ATARC’s Tom Suder on Security Automation

Security Automation

Security Automation: Reducing Friction and Increasing Innovation
By Tom Suder, Founder, ATARC

Despite the difference in their operational goals, security is handled in a surprisingly uniform fashion across both enterprises and federal agencies. To deal with external threats most of these organizations use a traditional security information and event management (SIEM) solution e.g. IBM QRadar or Splunk ES which, at the risk of oversimplification, spits out a relentless stream of real-time alerts to be reviewed by the staff of a security operations center (SOC). Unfortunately, these alerts can quickly become a flood.

CSO contributors Stacy Collett and Maria Korolov cite research from analyst firm Ovum to note that “many organizations, regardless of size, receive tens of thousands of security alerts from their monitoring systems every day. Some 37 percent of banks, for example, receive more than 200,000 security alerts a day about possible attacks.” Unfortunately, this is only the beginning of the challenge for security professionals employed in the enterprise and the federal government.

In addition to vigilance in the face of external threats, security professionals are expected to review applications purchased off the shelf or developed by internal teams to assess their vulnerabilities, among other tasks. This second responsibility frequently puts security at odds
with internal development teams facing pressure to deliver valuable applications and can result in friction between departments. The multiplication of assigned tasks, combined with the relative scarcity of cybersecurity professionals, results in an untenable situation. Security teams just can’t keep up with the demands on their time. Collett and Korolov cite a study by research firm CyberEdge Group finding that “security practitioners worldwide cited the ‘overwhelming cyber threat environment’ as the single biggest challenge facing IT security professionals in 2015 and 2016.”

To use an old adage, “necessity is the mother of invention” and cybersecurity is no different.

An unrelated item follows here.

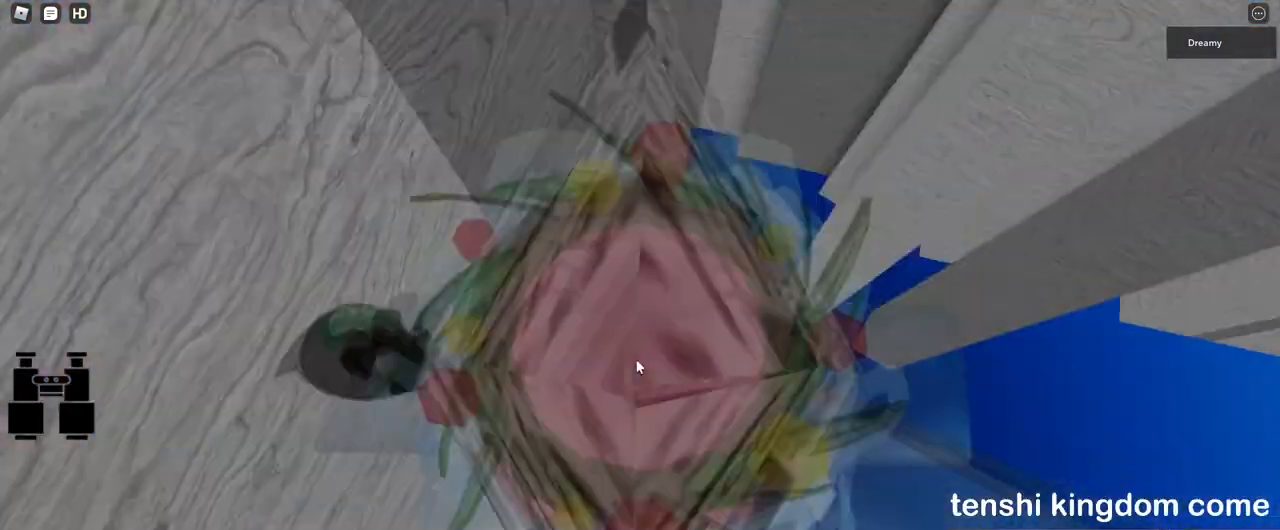
{"keys": ["d"], "mouse": ["right"], "events": [[50, "d", "down"], [133, "space", "down"], [217, "shift", "down"], [267, "space", "up"], [350, "shift", "up"]]}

In order to help ease the burden on security teams, and increase their agility, the last few years have seen the emergence of what has commonly come to be referred to as “security automation.” While the term has come to mean slightly different things in different contexts, “security automation” is typically used as a shorthand way to refer to automated processes designed to detect and respond to threats according to defined criteria.

Sophisticated organizations, public and private, are paying attention. A 2016 survey referenced by Infosecurity Magazine found that “80% of respondents believe that automation will increase the overall security posture of their organizations, while 75% think it will improve application availability, reduce errors and enable them to process security policy changes faster. And as a result, 83% of organizations stated that the use of automation for managing security processes needs to increase over the next three years.” However, at the time the survey was conducted, the implementation of security automation remained limited. According to the survey, “only 15% of respondents reported that their security processes were highly automated. Over 52% had some automation in place but felt that it was not enough, and 33% said they had little to no automation.”

That’s starting to change. This year analyst Jon Oltsik of Enterprise Strategy Group cited research from his firm showing that “19 percent of enterprise organizations have adopted security operations automation and orchestration technologies ‘extensively,’ 39 percent have done so on a limited basis, and 26 percent are currently engaged in a project to automate/orchestrate security operations.” Yet it’s important to note that the benefits of security automation are much greater than just improving the speed at which security teams can work. Indeed, the benefits extend beyond security teams themselves.

In addition to the increased adoption of security automation technologies by enterprises and federal agencies, the past few years have seen a shift in the way that IT and security are viewed by executives. These departments are not seen as just a cost center anymore e.g. line items on a budget that have to be paid out as a kind of ransom in order to keep systems running and reduce the risk of a cyberattack. Instead, executives are increasingly looking towards IT and security departments to drive innovation. But this can’t be accomplished without these two departments becoming allies instead of adversaries.

Earlier I noted that one common area of friction between IT and security arises during application development. Ask a developer to honestly state what they think of their colleagues in cybersecurity and they’ll say something along the lines of “security are the people that say ‘no’.” That’s because developers often see security professionals as the ones holding up their ability to deliver value with frequent security checks that inevitably last longer than necessary simply because overtaxed security professionals don’t have adequate time to devote to the process. It’s not that developers don’t understand the importance of security, they do, but they’re frustrated by the delays. This is doubly true at enterprises and federal agencies that have no choice but to hold themselves to the highest security standards possible. In many cases an application can even be discarded entirely after it fails to meet security standards.

Security automation offers a path out of this painful cycle by bringing security into the development and purchasing process. Automated security checks, such as through code scans to detect for code vulnerabilities, can resolve many issues on an ongoing basis throughout the development or evaluation process with no need for human involvement. This allows for security professionals to be held in reserve to handle the comparatively rare “grey areas” where their expertise is truly necessary. Further checks can be run in response to specified events after deployment, such as an operating system update.

The result is that IT and security are able to work more efficiently and harmoniously together and, by extension, deliver greater business value. To repurpose the title of Roger Fisher and William L. Ury’s 1981 classic, security automation helps security departments “get to yes.”